Denn: Muss man wirklich über die glänzenden Beats sprechen, die er in zukunftsweisender Manier ans hungrige Rapvolk verteilt. Muss man seine, einzigartige Kunst abzumischen hervorheben, mit der er jedes aufgezeichnete Geräusch zu einem Surround-Sound-Klangerlebnis hoch zu züchten vermag?
Selfmade-Produzent Rizbo meinte auf der „First There Was The Beat„-DVD, man müsse als Produzent auch ein bisschen Rapper sein, um zu wissen worauf es ankommt und irgendwie scheint sich RAF eben auch als ein „bisschen Rapper“ zu verstehen. Liest man sich die Kommentare unter Youtube-Videos, die seine Mitwirkung beinhalten durch, stehen da auch immer ein paar, die wie selbstverständlich behaupten, dass RAF hauptsächlich Produziert sei und mit Sicherheit das Mic bald weglegen würde und obwohl er schon seit zwölf Jahren rappt, werde auch ich genau dieses Gefühl nicht los.
Woran liegt das?
Trotz der französischen Flowtradition, die er für Deutschland salonfähig gemacht hat, finden sich mir zu viele Füllzeilen wie „glaub’s mir oder auch nicht/ Ich mache was ich will, denn mir ist alles egal, rappe erst dann weiter wenn man wieder Bares bezahlt„,
die man schon zur Genüge kennt. Auch wenn das Album eine Therapie sein soll – RAF verrät uns eigentlich nichts über sich, was er auch locker der Kassiererin bei Kaisers anvertrauen würde. Eine kleine Ausnahme bietet da „5 Haus„, das von seiner Jugend in eben diesem Bezirk von Wien handelt und immerhin durchschimmern lässt, dass er scheinbar mal auf einem Müllsack Bobgefahren ist, wie ernst er das auch immer meint.

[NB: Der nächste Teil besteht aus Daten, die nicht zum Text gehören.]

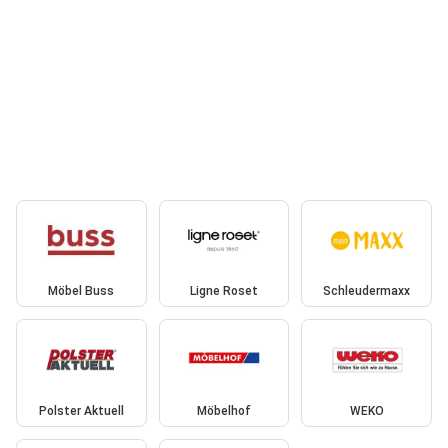
Möbel Buss
Ligne Roset
Schleudermaxx
Polster Aktuell
Möbelhof
WEKO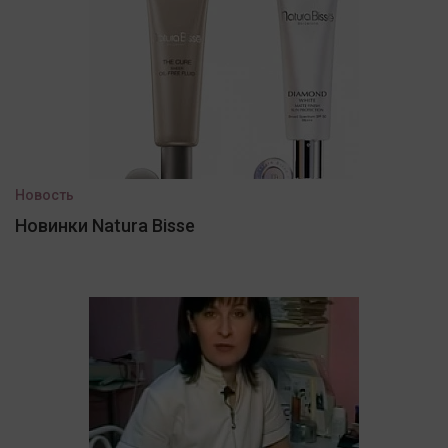
Новость
Новинки Natura Bisse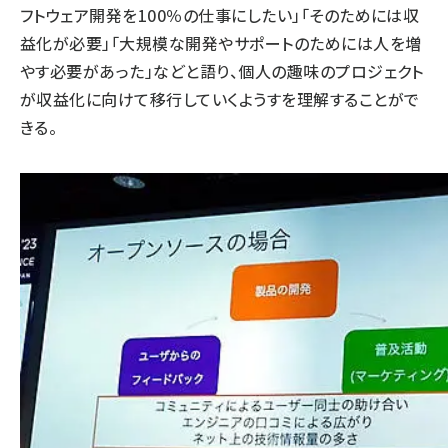
フトウェア開発を100％の仕事にしたい」「そのためには収
益化が必要」「大規模な開発やサポートのためには人を増
やす必要があった」などと語り、個人の趣味のプロジェクト
が収益化に向けて移行していくようすを理解することがで
きる。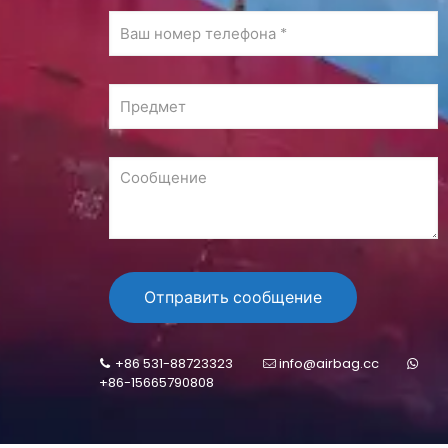
+86 531-88723323
info@airbag.cc
+86-15665790808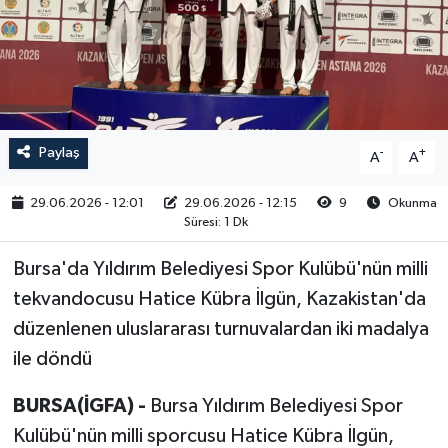
RESMİ İLAN
Paylaş
-
+
A
A
29.06.2026 - 12:01
29.06.2026 - 12:15
9
Okunma
Süresi: 1 Dk
Bursa'da Yıldırım Belediyesi Spor Kulübü'nün milli
tekvandocusu Hatice Kübra İlgün, Kazakistan'da
düzenlenen uluslararası turnuvalardan iki madalya
ile döndü
BURSA(İGFA) -
Bursa Yıldırım Belediyesi Spor
Kulübü'nün milli sporcusu Hatice Kübra İlgün,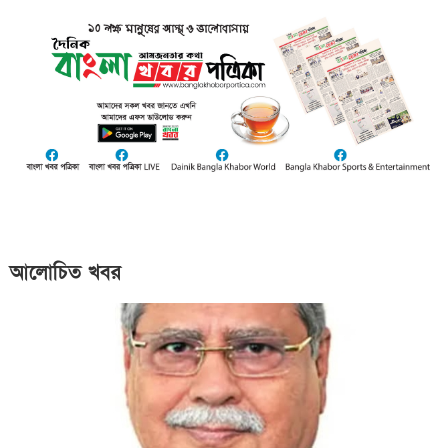
আলোচিত খবর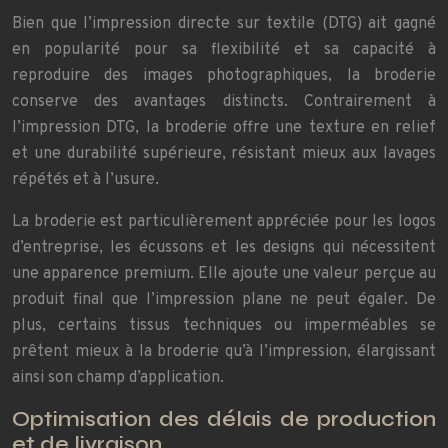
Bien que l’impression directe sur textile (DTG) ait gagné
en popularité pour sa flexibilité et sa capacité à
reproduire des images photographiques, la broderie
conserve des avantages distincts. Contrairement à
l’impression DTG, la broderie offre une texture en relief
et une durabilité supérieure, résistant mieux aux lavages
répétés et à l’usure.
La broderie est particulièrement appréciée pour les logos
d’entreprise, les écussons et les designs qui nécessitent
une apparence premium. Elle ajoute une valeur perçue au
produit final que l’impression plane ne peut égaler. De
plus, certains tissus techniques ou imperméables se
prêtent mieux à la broderie qu’à l’impression, élargissant
ainsi son champ d’application.
Optimisation des délais de production
et de livraison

Trotzdem beschränkt sich sein Rap hauptsächlich darauf uns mitzuteilen, wie besoffen er in der Booth steht, was er mit seinen ganzen Händen alles gleichzeitig tut (es müssen so um die 25 sein) und was für Schwierigkeiten in diesem Biz auf einen lauern. Das ist alles ganz unterhaltsam, aber ausgesprochen mager im Verhältnis zu dem, wozu die Wiener Rapgröße fähig wäre.
Während Beats und Flow beinahe schon überentwickelt sind, hängt der Inhalt weit zurück und das fällt auf.
Alles was fehlt, ist ein bisschen mehr Persönlichkeit, vielleicht auch mehr Fehler. Nicht viel, aber genau da verläuft nun mal die Grenze zwischen polarisierend/interessant und äh… „ziemlich gut“. Während einem bei Haftbefehl schon nach zwei Lines ein schnell geschnittener Thriller im Kopf herum spukt, liefert RAF „nur“ einen sehr geilen Soundtrack… (das nur in Anführungszeichen, ja!) Die Bilder selbst sind zu unscharf und die Spezialeffekte schon zu oft gesehen.
Ich wünsche mir förmlich, RAF Camora würde sich überwinden, dem Zuhörer mehr von Raphael Ragucci und dessen Leben und Träumen zu erzählen. Bis dahin bleibt „Therapie Nach Dem Album“ ein verdammt cooles Album – von dem mir wahrscheinlich aber nicht viel im Gedächtnis bleibt. Schade.